Friction stir processing of pure titanium/nanodiamonds nanocomposites: Microstructure, tribological and corrosion properties

Abstract

A titanium matrix surface nanocomposite with uniformly distributed nanodiamonds was developed using friction stir process for the first time. A dual phase (α+β) microstructure containing ultrafine equiaxed grains was formed within the matrix after three passes. The mean grain sizes were measured to be 0.7 and 0.9 μm for α and β phase, respectively. The stabilization of the β phase at room temperature was discussed, relying on post-processing cooling rate and the diffusion of W elements from the tool to the matrix. The processed nanocomposite exhibited a microhardness value of 618 Hv in the stir zone, which is 4 and 2.6 times to the initial material and pure Ti processed (without nanodiamonds), respectively. Upon friction stir processing of pure titanium (without nanodiamonds), an ultrafine-grained structure with an average size of 2.4 μm was produced, which led to an increase in microhardness up to 238 Hv. Based on conducted tribological evaluations, the processed surface nanocomposite exhibited a significant decrease in friction coefficient and wear weight loss. The results indicated a 47% decrease in friction coefficient and a 75% reduction in wear weight loss compared to the initial material.
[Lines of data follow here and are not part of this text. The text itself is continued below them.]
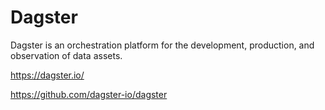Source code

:  # Dagster

Dagster is an orchestration platform for the development, production, and observation of data assets.

https://dagster.io/

https://github.com/dagster-io/dagster
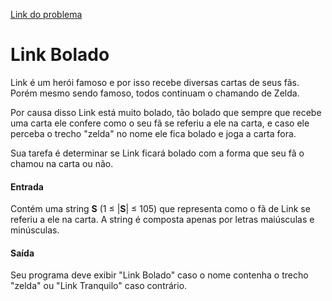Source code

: [Link do problema](https://www.beecrowd.com.br/judge/problems/view/2651)
# Link Bolado
Link é um herói famoso e por isso recebe diversas cartas de seus fãs. Porém mesmo sendo famoso, todos continuam o chamando de Zelda.

Por causa disso Link está muito bolado, tão bolado que sempre que recebe uma carta ele confere como o seu fã se referiu a ele na carta, e caso ele perceba o trecho "zelda" no nome ele fica bolado e joga a carta fora.

Sua tarefa é determinar se Link ficará bolado com a forma que seu fã o chamou na carta ou não.

#### Entrada
Contém uma string **S** (1 ≤ |**S**| ≤ 105) que representa como o fã de Link se referiu a ele na carta. A string é composta apenas por letras maiúsculas e minúsculas.

#### Saída
Seu programa deve exibir "Link Bolado" caso o nome contenha o trecho "zelda" ou "Link Tranquilo" caso contrário.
The investigation of worn surfaces implied that the wear mechanism was altered from delamination in initial pure Ti to abrasive wear in the Ti/NDs processed nanocomposite. Corrosion testing, including electrochemical impedance spectroscopy and potentiodynamic polarization techniques, revealed that Ti/NDs nanocomposite processing mitigated the material corrosion resistance, which were ascribed to the developed ultrafine grained structure as well as NDs nanoclusters to galvanic corrosion activation.